Available records:
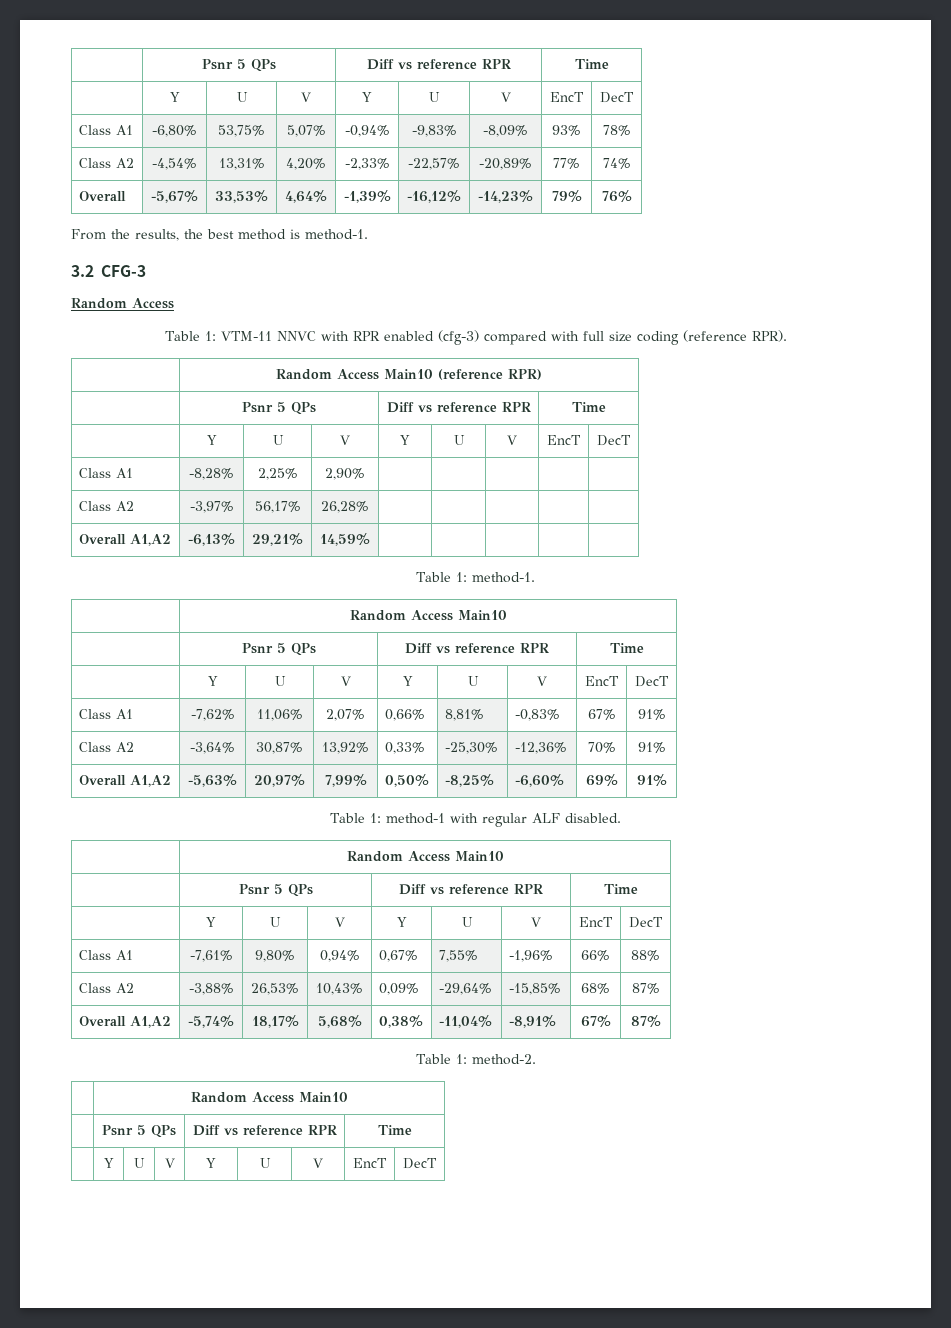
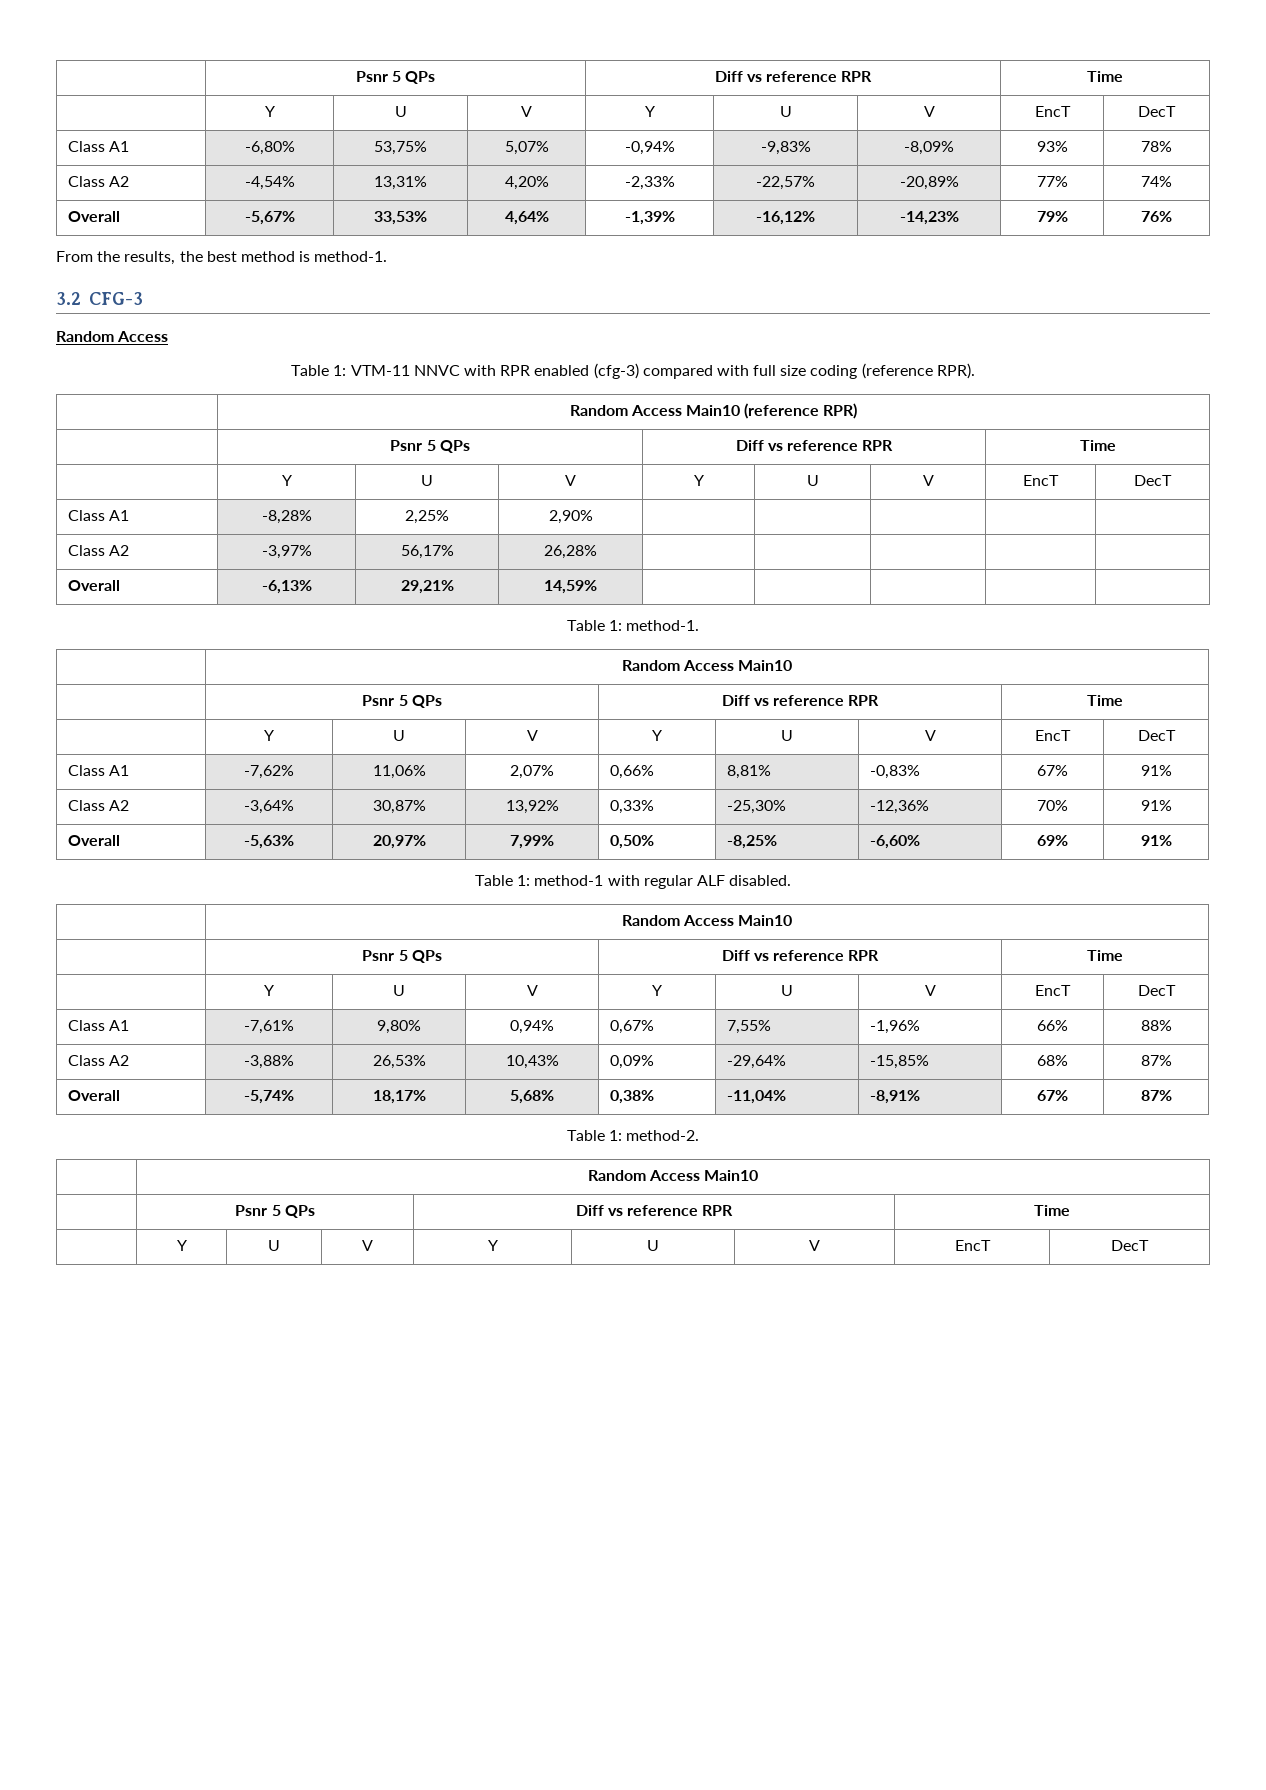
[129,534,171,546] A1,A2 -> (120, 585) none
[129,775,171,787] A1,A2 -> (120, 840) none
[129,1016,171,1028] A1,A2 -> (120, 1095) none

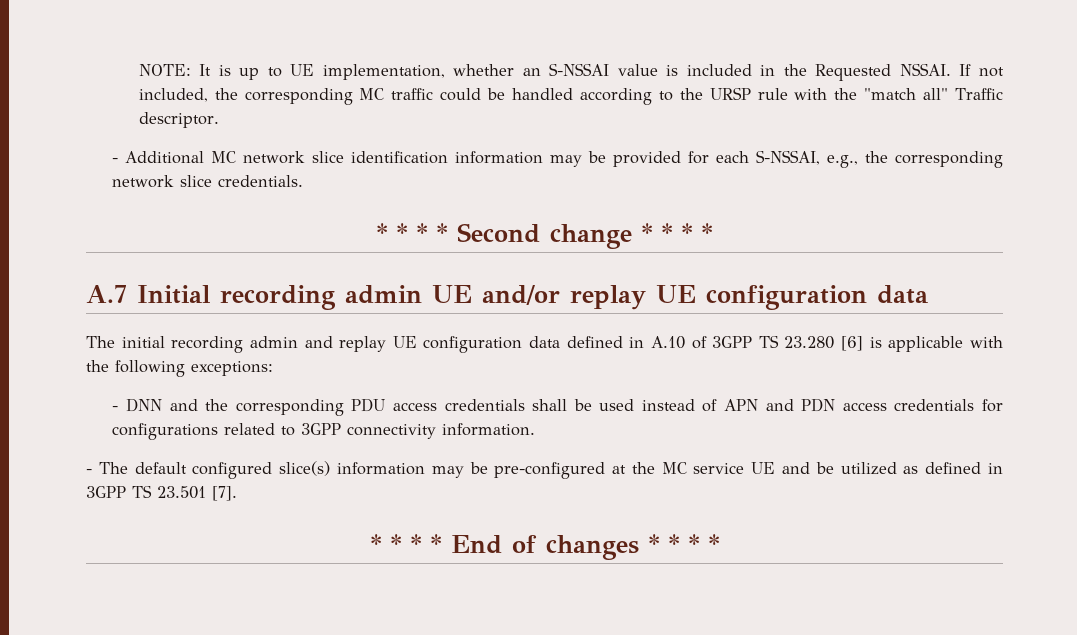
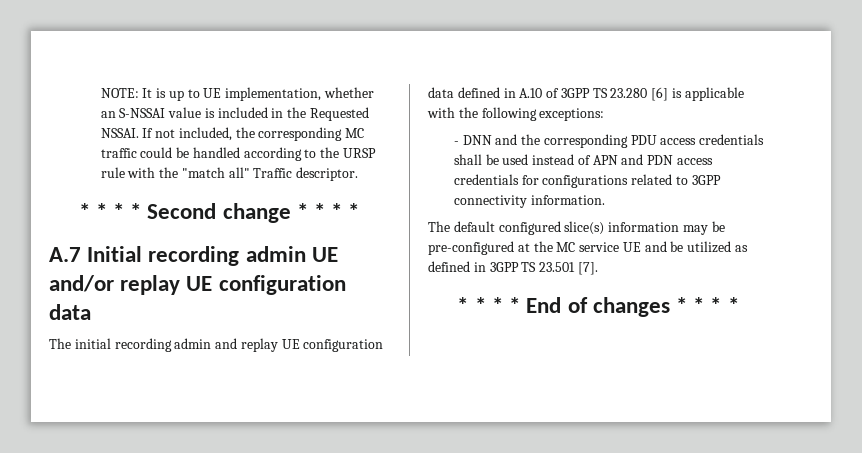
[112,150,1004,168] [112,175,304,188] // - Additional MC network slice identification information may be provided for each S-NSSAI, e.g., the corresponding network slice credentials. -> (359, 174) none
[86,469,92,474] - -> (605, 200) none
* * *
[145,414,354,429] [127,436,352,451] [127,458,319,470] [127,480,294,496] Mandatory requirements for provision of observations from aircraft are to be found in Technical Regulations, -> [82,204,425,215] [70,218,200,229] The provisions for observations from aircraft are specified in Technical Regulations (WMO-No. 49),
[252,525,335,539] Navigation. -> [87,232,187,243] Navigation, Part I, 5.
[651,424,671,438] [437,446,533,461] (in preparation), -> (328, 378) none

About this exercise:
Leave out the images and write out the lines above exactly, from the one with "[129,775,171,787] A1,A2 -> (120, 840) none" up to and including the one with "[86,469,92,474] - -> (605, 200) none".

Output below:
[129,775,171,787] A1,A2 -> (120, 840) none
[129,1016,171,1028] A1,A2 -> (120, 1095) none

[112,150,1004,168] [112,175,304,188] // - Additional MC network slice identification information may be provided for each S-NSSAI, e.g., the corresponding network slice credentials. -> (359, 174) none
[86,469,92,474] - -> (605, 200) none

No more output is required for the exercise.